STBXAH is a high functioning alcoholic. He was given a wonderful second chance 7 years ago after almost dying in a near fatal DUI but did suffer an amputation. Attended AA for a while but then declared he wasn't one of them. I was still very sick and in complete denial as he continued on in is disease. I am not sure how much of the truth I even know from the last six years, but it doesn't matter because now I know my gut was right all along.

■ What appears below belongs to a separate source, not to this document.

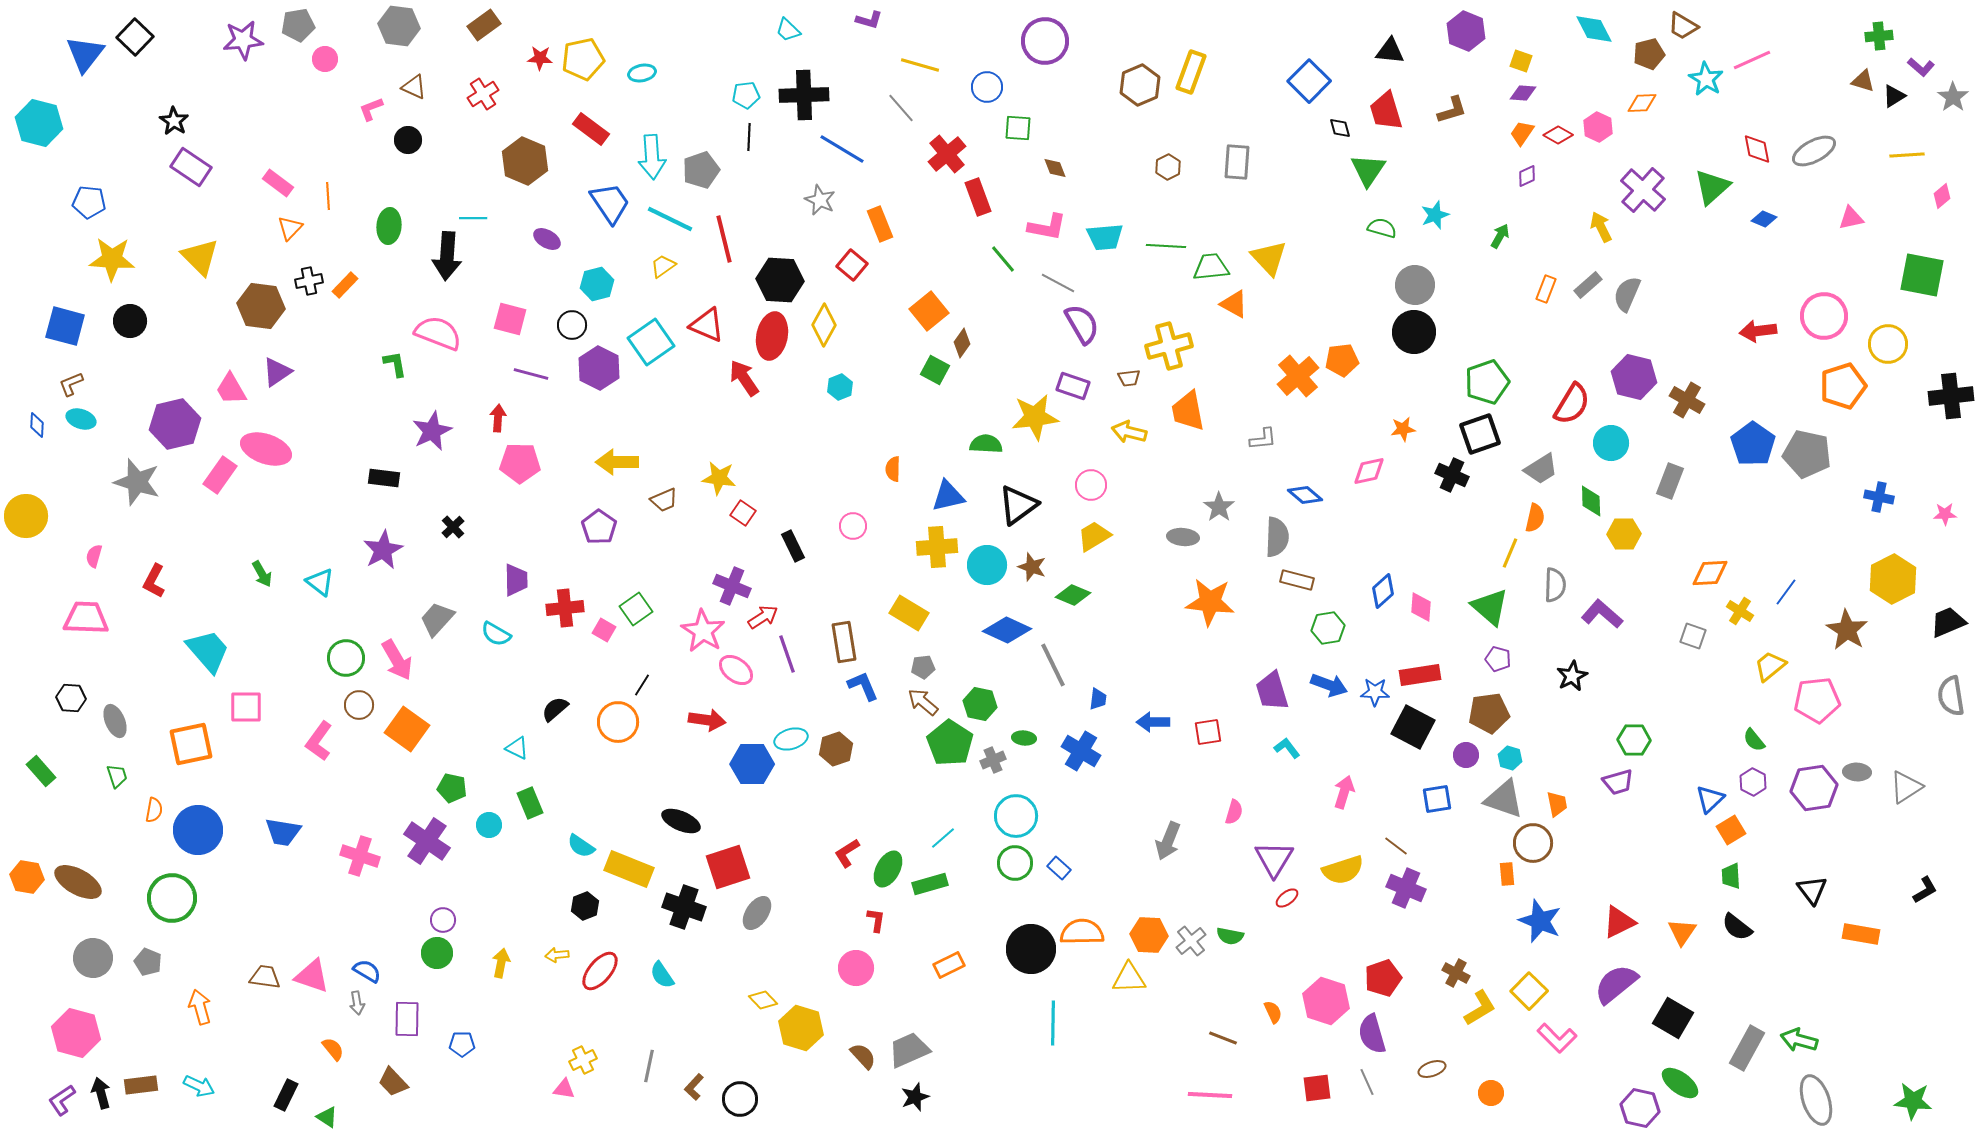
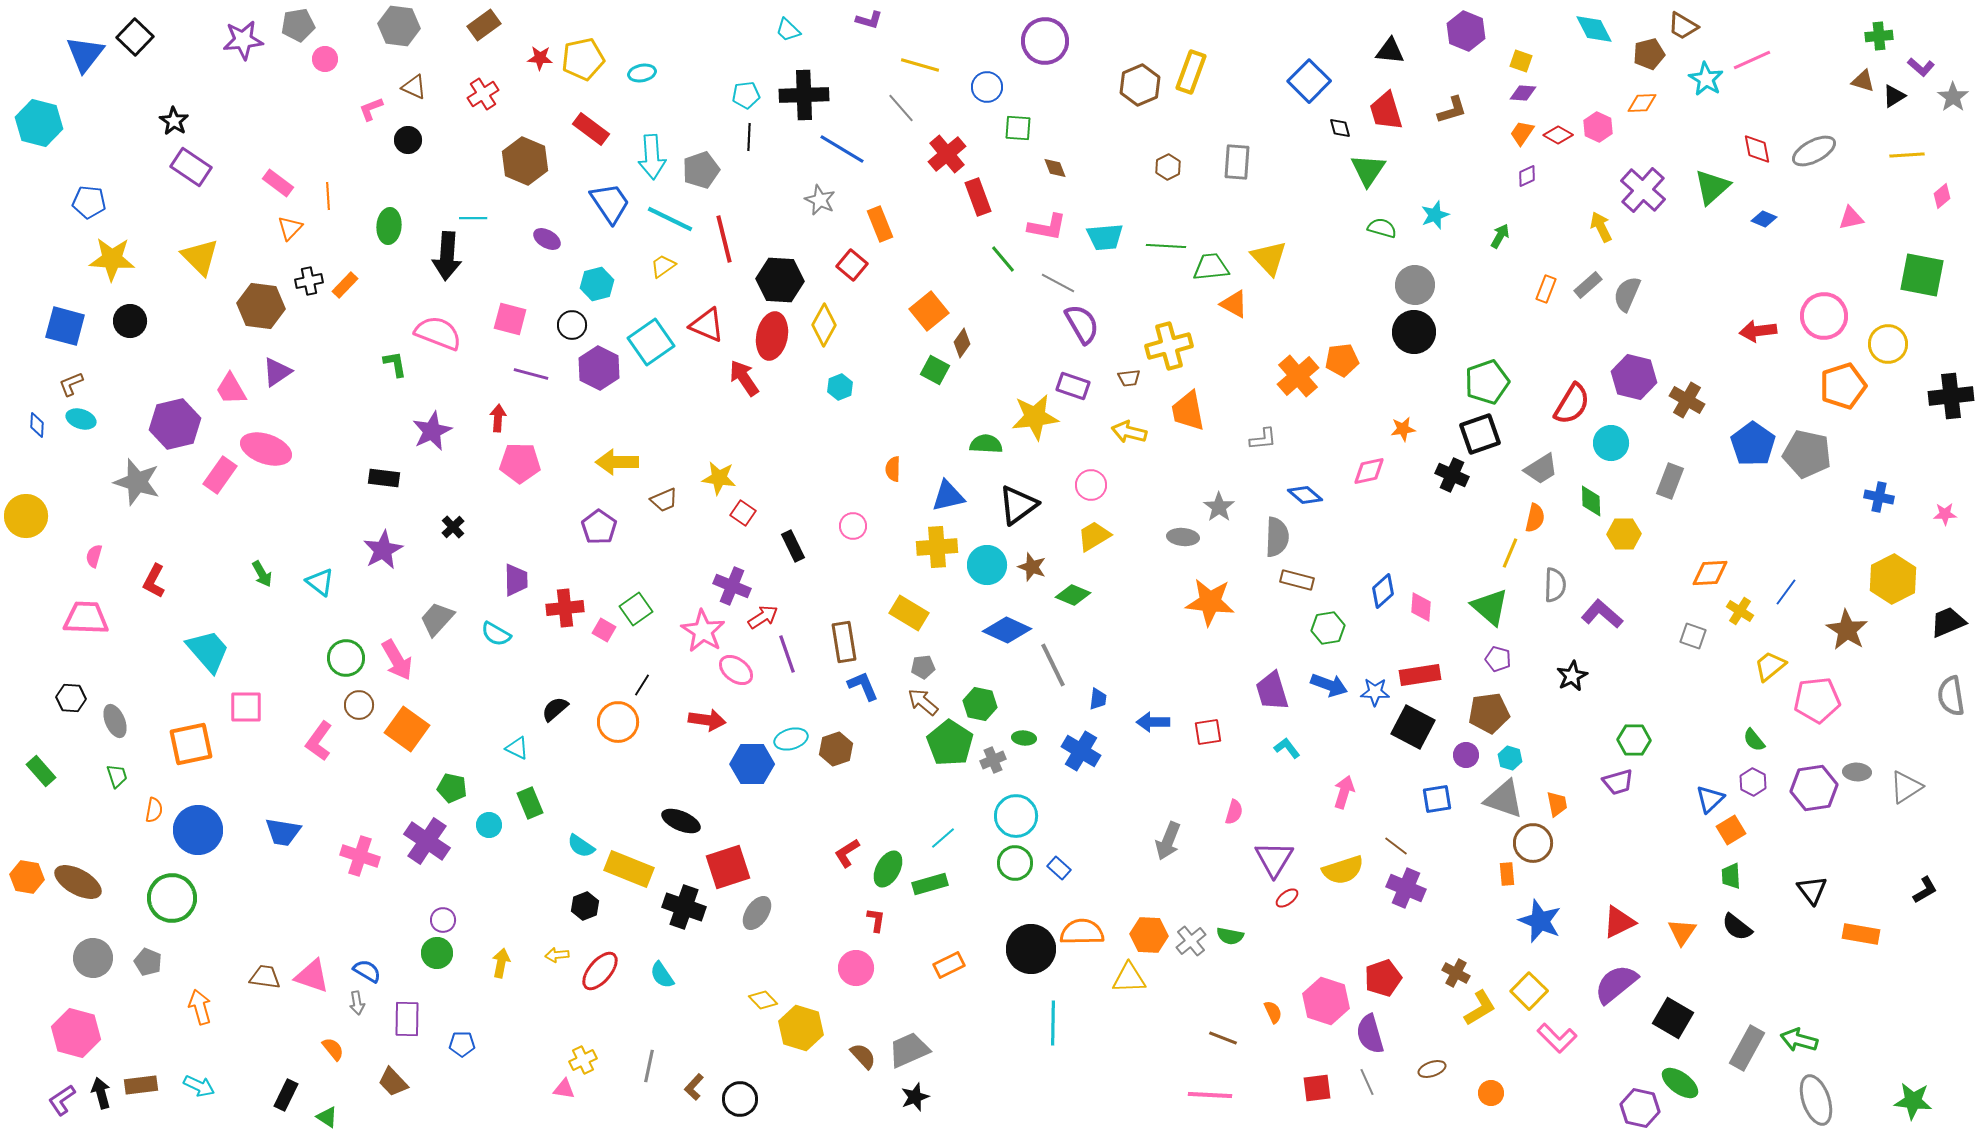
purple semicircle at (1372, 1034): moved 2 px left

This is a horrible thing to go through for all involved.

He came over today to see the 10 year old. She wouldn't see him and burst into tears sobbing in her room. I went in to hold her as he spoke throught the door. He said to her, "I feel bad too. You owe me an apology because you have rejected me." And still offered no apology for what he said to her on Monday.

I AM NOT MAKING THAT UP!!!! And then the mother lion in me woke up and boy was I angry. I gently put my precious child down and walked over to the door and let him have it. I doubt he even listened to me but it made me feel better to defend my daughter from his insanity. How dare he put the spotlight on himself and have his poor hurt feelings take center stage, when this child was devastated by him. He walked away saying it didn't matter what he said or did because I was turning her against him.

I am still angry and worked up, so I will journal, pray and take a bath. I know this will pass but I hope it hurries up. Thank you again for your kind words.